>> Start Page text
Accordingly, there has been ongoing interest for many years in a
plasma source supported by microwave power (for example at 2.45 GHz
where inexpensive magnetrons are available) which can use nitrogen,
which is cheaper and more widely available than argon, as the
plasma gas.
However, emission spectroscopy systems based on microwave plasma
sources have generally shown significantly worse detection limits
than systems which employ an ICP source, and have often been far
more demanding in their sample introduction requirements.
For optimum analytical performance of the emission spectroscopy
system, it is thought that the plasma should be confined to a
toroidal region, mimicking the plasma generated by an RF ICP
source.
It turns out to be much more difficult to produce such a toroidal
plasma using microwave excitation than it is in for RF ICP source.
With an RF ICP source, a current-carrying coil, wound along the
long axis of a plasma torch, is used to power the plasma. The coil
produces a magnetic field which is approximately axially oriented
with respect to the long axis of the plasma torch, and this, in
turn, induces circulating currents in the plasma, and these
currents are symmetrical about the long axis of the plasma torch.
Thus, the electromagnetic field distribution in the vicinity of the
plasma torch has inherent circular symmetry about the long axis of
the plasma torch. So it is comparatively easy to produce a toroidal
plasma with an RF ICP source.
However, the waveguides used to deliver power to microwave plasmas
do not have this type of circular symmetry, and so it is much more
difficult to generate toroidal microwave plasmas.
There is therefore a desire to provide an improved microwave plasma
source which can offer performance which approaches that of RF ICP,
together with characteristics such as small size, simplicity and
relatively low operating costs.
BRIEF DESCRIPTION OF THE DRAWINGS
The various embodiments are best understood from the following
detailed description when read with the accompanying drawing
figures. Wherever applicable and practical, like reference numerals
refer to like elements.
FIG. 1 is a perspective view of a portion of an apparatus according
to a first example embodiment.
FIG. 2 is a cutaway cross-sectional view of a portion of the
apparatus according to the first example embodiment.
>> End Page text
>> Start Stored data
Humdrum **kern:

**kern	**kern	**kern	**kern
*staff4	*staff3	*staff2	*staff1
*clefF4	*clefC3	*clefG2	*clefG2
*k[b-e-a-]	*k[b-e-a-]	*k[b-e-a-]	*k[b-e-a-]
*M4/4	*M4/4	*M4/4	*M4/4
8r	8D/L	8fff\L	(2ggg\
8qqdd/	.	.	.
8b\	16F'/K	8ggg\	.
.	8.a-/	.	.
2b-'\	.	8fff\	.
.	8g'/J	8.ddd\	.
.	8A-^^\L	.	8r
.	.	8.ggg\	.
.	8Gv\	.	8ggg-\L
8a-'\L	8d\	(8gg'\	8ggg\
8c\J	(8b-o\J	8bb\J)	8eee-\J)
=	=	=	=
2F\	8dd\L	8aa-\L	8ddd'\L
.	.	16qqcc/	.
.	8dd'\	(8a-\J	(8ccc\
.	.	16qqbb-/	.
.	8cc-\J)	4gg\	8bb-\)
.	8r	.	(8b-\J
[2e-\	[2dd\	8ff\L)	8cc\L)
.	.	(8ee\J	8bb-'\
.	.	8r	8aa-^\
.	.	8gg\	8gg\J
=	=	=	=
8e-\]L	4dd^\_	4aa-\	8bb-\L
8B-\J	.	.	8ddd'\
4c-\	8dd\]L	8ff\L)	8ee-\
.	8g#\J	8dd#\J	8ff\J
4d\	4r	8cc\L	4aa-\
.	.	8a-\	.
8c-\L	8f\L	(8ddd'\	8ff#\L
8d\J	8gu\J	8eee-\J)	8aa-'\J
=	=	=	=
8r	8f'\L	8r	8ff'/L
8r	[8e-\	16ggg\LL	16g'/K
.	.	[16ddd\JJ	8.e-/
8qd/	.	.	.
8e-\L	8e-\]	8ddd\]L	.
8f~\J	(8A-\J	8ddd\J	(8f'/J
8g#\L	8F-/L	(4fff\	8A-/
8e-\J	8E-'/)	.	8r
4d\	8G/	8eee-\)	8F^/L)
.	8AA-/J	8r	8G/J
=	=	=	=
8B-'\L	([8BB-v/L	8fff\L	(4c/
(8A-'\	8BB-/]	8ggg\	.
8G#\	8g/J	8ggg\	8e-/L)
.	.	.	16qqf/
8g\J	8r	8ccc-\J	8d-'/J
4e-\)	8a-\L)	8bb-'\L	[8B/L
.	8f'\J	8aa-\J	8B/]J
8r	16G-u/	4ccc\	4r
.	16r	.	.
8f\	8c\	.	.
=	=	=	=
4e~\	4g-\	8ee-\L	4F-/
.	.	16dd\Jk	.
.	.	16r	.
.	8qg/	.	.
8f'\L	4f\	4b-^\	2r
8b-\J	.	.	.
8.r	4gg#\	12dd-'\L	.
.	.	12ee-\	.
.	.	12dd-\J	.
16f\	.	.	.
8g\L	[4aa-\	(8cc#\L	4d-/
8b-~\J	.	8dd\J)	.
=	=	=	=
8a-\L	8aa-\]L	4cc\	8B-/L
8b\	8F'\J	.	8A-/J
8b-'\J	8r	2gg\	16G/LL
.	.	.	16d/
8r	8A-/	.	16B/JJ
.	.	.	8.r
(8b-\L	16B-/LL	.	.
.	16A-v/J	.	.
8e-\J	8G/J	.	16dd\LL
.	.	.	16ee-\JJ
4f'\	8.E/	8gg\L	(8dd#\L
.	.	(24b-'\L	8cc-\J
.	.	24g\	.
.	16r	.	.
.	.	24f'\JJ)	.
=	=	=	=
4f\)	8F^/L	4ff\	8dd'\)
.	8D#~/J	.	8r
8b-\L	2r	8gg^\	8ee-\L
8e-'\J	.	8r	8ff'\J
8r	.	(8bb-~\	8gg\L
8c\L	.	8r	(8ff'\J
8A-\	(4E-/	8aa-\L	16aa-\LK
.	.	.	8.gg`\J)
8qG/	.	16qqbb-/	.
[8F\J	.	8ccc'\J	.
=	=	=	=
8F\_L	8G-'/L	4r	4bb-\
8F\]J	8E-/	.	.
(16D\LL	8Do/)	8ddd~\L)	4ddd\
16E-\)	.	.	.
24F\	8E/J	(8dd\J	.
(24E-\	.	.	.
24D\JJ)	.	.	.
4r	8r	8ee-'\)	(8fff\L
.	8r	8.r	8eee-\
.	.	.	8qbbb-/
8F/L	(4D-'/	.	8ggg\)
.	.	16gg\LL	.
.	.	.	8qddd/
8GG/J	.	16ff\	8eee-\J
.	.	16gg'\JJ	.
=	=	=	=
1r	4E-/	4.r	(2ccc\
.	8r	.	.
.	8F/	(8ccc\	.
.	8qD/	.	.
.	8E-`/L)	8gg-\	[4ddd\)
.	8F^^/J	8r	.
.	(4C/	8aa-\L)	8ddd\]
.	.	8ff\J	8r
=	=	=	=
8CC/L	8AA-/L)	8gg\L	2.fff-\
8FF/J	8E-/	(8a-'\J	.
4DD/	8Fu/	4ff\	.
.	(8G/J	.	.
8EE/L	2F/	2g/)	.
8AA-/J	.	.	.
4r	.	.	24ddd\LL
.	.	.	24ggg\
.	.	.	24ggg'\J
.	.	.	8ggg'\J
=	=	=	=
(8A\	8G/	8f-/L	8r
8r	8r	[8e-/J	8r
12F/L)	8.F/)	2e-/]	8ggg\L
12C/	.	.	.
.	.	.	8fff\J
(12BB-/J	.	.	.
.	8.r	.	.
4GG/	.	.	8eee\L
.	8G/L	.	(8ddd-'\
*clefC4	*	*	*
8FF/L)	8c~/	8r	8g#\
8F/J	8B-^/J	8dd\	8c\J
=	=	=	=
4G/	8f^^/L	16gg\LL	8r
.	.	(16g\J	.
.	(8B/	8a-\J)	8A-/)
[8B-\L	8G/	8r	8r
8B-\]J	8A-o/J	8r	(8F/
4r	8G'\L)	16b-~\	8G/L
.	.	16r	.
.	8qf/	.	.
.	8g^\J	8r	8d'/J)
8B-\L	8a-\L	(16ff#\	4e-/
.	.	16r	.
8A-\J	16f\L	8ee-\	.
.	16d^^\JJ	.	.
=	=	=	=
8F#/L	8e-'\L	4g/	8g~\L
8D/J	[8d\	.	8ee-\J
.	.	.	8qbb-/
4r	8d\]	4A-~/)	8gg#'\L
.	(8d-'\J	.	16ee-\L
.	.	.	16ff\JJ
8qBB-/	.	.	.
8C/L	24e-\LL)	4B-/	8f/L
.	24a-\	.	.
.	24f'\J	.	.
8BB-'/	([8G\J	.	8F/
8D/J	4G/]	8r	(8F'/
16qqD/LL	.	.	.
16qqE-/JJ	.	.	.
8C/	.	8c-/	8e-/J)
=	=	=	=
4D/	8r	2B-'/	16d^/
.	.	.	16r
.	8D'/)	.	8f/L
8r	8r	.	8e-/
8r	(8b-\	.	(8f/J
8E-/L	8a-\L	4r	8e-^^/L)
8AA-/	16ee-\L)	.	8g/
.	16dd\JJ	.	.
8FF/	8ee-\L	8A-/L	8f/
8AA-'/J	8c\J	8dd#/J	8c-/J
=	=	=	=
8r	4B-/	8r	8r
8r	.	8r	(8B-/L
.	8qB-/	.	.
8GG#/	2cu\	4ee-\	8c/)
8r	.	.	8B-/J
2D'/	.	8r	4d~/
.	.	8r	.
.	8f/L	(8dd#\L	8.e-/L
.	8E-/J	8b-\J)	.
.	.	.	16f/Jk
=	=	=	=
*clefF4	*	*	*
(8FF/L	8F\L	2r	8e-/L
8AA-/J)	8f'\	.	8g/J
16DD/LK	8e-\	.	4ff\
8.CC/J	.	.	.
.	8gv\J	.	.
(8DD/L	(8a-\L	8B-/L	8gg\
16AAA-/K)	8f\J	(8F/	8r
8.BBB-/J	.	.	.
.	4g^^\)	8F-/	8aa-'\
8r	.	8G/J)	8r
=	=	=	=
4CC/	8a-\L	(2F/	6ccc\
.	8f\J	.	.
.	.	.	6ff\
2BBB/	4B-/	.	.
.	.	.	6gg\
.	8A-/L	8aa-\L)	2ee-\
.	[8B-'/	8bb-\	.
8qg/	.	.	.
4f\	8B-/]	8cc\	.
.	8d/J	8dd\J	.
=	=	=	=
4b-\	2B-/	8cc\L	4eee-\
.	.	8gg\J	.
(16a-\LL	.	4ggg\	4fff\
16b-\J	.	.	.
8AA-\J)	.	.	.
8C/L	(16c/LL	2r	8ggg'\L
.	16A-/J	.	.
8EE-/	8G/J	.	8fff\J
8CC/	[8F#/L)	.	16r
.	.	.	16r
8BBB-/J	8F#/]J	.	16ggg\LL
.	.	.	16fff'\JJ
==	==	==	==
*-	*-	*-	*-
>> End Stored data
▶ Exercise A
In the plasma source passage, what frequency is given as an example for the microwave power?
▶ Exercise B
Reproduce the plasma source passage between "There is therefore" and "a first example embodiment.", inclusive.

▶ Expected output A
2.45 GHz

▶ Expected output B
There is therefore a desire to provide an improved microwave plasma
source which can offer performance which approaches that of RF ICP,
together with characteristics such as small size, simplicity and
relatively low operating costs.
BRIEF DESCRIPTION OF THE DRAWINGS
The various embodiments are best understood from the following
detailed description when read with the accompanying drawing
figures. Wherever applicable and practical, like reference numerals
refer to like elements.
FIG. 1 is a perspective view of a portion of an apparatus according
to a first example embodiment.